Like the big bang theory vs. the steady state models? Both of these well-established scientific theories were brought up by "brilliant heretics" and didn't get accepted despite the "massive data collection" she talks about. Back in
2011, Daniel Shechtman won the Nobel Prize for a topic he was drummed out of his research group over, quasi crystals. Yet another brilliant heretic who was ignored and punished widely despite his "massive data collection". She's going
against perhaps the most quoted book in science, Thomas Kuhn's
The Structure of Scientific Revolutions. Kuhn observes that science is relatively static; new ideas are accepted in infrequent
revolutions when old ways of envisioning and approaching problems fall
to new ones. This happens largely because the old scientists who hold
those views die off.
Like
Neil deGrasse Tyson, she makes the mistake of saying since science is
self-correcting and is right in the long run, it's always right. In
general, science is always wrong; if it was always right, it wouldn't need to be self-correcting. Something would be proven, then put on
the shelf while new things were conquered. If this is true at all, it's
only true in math. Science is correct only in a few, simple areas that are well known and that no longer need research.

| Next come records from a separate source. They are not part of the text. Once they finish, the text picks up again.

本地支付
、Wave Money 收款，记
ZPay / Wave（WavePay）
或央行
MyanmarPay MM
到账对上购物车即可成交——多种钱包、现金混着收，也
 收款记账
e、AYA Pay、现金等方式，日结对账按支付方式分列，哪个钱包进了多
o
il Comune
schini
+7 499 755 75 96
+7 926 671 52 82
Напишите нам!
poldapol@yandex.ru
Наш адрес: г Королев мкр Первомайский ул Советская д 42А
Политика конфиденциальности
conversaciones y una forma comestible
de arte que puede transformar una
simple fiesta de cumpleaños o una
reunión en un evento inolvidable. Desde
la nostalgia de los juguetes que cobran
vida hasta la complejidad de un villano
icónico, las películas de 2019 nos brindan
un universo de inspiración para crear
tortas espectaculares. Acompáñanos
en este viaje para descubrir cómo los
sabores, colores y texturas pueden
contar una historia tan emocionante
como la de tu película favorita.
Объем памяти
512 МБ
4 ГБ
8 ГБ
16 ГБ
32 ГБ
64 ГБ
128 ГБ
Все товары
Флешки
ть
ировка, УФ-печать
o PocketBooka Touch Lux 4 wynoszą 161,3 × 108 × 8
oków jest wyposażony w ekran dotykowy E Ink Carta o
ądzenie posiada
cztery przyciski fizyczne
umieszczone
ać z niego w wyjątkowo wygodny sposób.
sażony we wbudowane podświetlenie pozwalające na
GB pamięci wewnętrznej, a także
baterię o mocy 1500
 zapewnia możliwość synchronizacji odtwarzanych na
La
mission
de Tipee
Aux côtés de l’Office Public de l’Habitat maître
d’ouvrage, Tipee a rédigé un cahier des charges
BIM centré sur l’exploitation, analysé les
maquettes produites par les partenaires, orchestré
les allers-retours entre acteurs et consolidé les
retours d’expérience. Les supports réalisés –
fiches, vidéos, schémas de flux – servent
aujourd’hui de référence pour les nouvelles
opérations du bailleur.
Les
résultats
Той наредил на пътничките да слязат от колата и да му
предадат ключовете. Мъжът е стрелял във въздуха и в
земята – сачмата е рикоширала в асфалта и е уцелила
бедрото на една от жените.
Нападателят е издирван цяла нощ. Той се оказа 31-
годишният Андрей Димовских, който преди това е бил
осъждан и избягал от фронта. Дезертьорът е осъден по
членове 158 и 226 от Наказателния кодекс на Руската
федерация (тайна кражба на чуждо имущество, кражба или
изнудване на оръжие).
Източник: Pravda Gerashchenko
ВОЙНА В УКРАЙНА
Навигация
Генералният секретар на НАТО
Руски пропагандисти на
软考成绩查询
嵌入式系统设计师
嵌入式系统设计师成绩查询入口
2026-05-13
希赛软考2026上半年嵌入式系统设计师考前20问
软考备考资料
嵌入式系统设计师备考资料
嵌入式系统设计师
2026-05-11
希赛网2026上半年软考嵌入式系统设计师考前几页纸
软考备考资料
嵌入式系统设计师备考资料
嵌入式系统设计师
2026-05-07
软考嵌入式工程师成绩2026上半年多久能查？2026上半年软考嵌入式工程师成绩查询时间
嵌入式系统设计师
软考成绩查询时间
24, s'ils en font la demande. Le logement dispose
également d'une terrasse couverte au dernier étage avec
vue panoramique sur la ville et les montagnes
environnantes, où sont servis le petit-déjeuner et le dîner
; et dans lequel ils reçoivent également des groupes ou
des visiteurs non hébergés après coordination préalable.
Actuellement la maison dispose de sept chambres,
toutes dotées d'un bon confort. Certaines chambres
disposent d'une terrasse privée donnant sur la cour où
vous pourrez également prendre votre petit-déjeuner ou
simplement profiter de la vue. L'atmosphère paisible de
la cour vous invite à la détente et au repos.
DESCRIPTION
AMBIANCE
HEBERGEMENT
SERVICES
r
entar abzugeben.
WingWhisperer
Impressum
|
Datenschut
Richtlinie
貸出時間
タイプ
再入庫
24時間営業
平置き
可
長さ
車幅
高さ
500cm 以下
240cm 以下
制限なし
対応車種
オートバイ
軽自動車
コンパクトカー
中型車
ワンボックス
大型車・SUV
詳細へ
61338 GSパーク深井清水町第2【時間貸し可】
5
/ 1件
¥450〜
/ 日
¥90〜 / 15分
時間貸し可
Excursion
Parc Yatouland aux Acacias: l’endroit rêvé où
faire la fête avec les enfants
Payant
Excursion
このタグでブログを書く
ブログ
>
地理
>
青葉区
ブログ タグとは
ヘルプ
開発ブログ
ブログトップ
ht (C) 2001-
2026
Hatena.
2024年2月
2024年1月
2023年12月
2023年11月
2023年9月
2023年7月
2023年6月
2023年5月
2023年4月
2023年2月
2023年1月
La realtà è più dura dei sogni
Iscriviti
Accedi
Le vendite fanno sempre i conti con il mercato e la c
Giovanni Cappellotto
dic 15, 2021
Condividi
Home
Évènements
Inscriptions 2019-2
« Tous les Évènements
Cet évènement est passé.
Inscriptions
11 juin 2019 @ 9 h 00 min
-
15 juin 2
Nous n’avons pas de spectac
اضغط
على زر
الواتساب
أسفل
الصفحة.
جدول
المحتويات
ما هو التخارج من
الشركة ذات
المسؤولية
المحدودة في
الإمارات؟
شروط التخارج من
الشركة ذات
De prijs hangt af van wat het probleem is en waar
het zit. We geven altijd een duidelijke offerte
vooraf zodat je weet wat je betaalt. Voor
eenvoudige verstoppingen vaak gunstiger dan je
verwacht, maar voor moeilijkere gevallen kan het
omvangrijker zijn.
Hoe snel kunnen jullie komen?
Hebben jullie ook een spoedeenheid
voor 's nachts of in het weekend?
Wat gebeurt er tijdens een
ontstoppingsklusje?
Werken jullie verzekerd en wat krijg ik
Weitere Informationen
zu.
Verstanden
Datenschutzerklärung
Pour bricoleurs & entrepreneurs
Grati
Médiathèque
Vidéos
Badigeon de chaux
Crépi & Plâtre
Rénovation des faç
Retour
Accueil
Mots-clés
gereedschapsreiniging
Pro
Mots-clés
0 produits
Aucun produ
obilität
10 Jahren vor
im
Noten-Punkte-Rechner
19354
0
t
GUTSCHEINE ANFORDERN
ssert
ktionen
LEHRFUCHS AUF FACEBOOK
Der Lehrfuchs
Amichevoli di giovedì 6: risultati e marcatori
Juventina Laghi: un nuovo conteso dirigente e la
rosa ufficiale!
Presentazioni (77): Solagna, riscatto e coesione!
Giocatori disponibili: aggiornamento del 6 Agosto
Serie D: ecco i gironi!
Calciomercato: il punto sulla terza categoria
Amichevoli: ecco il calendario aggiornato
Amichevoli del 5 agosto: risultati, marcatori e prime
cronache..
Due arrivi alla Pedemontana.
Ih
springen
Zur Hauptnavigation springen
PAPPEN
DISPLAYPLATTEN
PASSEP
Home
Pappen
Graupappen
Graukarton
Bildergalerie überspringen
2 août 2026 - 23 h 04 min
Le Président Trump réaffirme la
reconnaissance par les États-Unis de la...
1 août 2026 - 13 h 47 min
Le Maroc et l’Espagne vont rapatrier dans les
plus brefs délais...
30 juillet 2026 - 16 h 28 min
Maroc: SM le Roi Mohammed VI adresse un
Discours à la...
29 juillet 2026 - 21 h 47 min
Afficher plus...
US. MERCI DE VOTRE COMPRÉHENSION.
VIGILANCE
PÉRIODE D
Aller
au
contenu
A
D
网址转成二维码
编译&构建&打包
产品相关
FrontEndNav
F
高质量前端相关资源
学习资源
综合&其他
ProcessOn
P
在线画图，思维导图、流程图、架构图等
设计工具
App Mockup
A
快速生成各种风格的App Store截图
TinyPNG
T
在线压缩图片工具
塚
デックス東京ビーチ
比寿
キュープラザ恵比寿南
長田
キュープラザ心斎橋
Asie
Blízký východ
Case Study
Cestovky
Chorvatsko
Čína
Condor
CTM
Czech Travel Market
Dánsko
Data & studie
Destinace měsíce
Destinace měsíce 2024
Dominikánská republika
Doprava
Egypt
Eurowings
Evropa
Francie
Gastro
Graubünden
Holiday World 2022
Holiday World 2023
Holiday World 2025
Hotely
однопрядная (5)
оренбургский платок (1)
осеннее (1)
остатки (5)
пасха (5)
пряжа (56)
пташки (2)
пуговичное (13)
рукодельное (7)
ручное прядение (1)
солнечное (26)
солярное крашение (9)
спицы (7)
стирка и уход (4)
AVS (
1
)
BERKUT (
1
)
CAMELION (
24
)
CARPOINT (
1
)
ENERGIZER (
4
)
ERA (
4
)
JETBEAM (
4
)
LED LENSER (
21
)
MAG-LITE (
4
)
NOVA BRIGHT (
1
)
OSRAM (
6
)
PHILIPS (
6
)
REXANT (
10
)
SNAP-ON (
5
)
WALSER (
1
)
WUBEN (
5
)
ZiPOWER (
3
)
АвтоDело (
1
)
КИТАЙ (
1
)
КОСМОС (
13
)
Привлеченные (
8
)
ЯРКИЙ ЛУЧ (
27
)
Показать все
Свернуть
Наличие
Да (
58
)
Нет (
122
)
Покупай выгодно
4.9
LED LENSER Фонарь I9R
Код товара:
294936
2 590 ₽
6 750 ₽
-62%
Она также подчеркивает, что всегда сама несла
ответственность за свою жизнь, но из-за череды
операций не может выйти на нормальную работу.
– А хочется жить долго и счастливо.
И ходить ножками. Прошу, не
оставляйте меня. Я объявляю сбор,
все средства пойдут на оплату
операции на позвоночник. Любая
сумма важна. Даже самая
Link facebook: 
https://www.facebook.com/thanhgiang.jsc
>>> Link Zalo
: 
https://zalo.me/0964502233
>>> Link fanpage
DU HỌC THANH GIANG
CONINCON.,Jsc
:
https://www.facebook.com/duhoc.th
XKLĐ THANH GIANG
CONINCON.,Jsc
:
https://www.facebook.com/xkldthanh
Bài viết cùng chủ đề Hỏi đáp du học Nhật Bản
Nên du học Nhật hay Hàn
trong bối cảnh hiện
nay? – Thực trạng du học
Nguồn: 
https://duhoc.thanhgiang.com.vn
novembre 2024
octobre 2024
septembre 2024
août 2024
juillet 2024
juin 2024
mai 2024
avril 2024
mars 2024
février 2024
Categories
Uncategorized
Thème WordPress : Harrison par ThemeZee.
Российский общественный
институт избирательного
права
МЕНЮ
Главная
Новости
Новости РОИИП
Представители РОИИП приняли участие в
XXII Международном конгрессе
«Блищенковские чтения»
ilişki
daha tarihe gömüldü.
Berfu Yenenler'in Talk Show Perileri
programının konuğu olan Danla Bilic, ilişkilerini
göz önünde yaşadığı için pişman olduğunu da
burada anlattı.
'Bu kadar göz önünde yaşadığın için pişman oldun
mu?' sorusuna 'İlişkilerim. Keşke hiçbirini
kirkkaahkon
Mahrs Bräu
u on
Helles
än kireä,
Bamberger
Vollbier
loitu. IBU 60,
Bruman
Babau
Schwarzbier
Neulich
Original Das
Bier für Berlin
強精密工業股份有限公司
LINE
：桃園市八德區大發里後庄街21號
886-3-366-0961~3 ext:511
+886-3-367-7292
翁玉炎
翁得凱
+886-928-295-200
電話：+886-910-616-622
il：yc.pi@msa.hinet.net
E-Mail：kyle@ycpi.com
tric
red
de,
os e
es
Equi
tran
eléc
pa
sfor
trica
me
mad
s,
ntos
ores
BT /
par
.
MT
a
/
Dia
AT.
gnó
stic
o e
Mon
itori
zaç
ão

In reality you get things like
the recent paper where a well-funded lab tried to replicate published, peer-reviewed cancer research and
found only about a quarter of 67 papers could be verified.
My favorite quote:
"I explained that we re-did their experiment 50 times and never got
their result. He said they'd done it six times and got this result once,
but put it in the paper because it made the best story. It's very
disillusioning."
Which reminds me that one of the most downloaded academic papers in history is John Ioannidis'
Why Most Published Research is Wrong.
Gary Taubes,
one of my favorite science writers, and a guy who has won many awards
at it, says, "And here’s the challenge to both the scientist working in
the field and the lay observer following along: how do we tell the
difference between the one in a million times, say, that an outsider
comes along and gets it right, and the other 999,999 quack-driven
attempts? The numbers alone tell us that the best idea is always to bet
against the outsider, that we’re always best served by ignoring him or
her and getting back to science as usual (what Kuhn called “normal
science”). The odds are enormously in our favor if we do so. But, still,
when a paradigm is shifted, it’s going to be an outsider who does
it,..."
And that's the rub. If a self-proclaimed brilliant heretic, or someone proclaimed as such by other people says they have proof their advancement in science or medicine chances are they're not right. But keep your ears open for lots of heretics saying the same thing. The data that dietary saturated fat has essentially nothing to do with heart disease has been talked about regularly by many, many researchers for as long as the lowfat mantra was being preached, but there's a long time lag between the point where lots of heretics start saying something and the time the older researchers die off.
(I wanted a picture of an old scientist, and Bing gave me actor Christopher Lloyd as Doc from "Back to the Future". Somehow, that works for me.)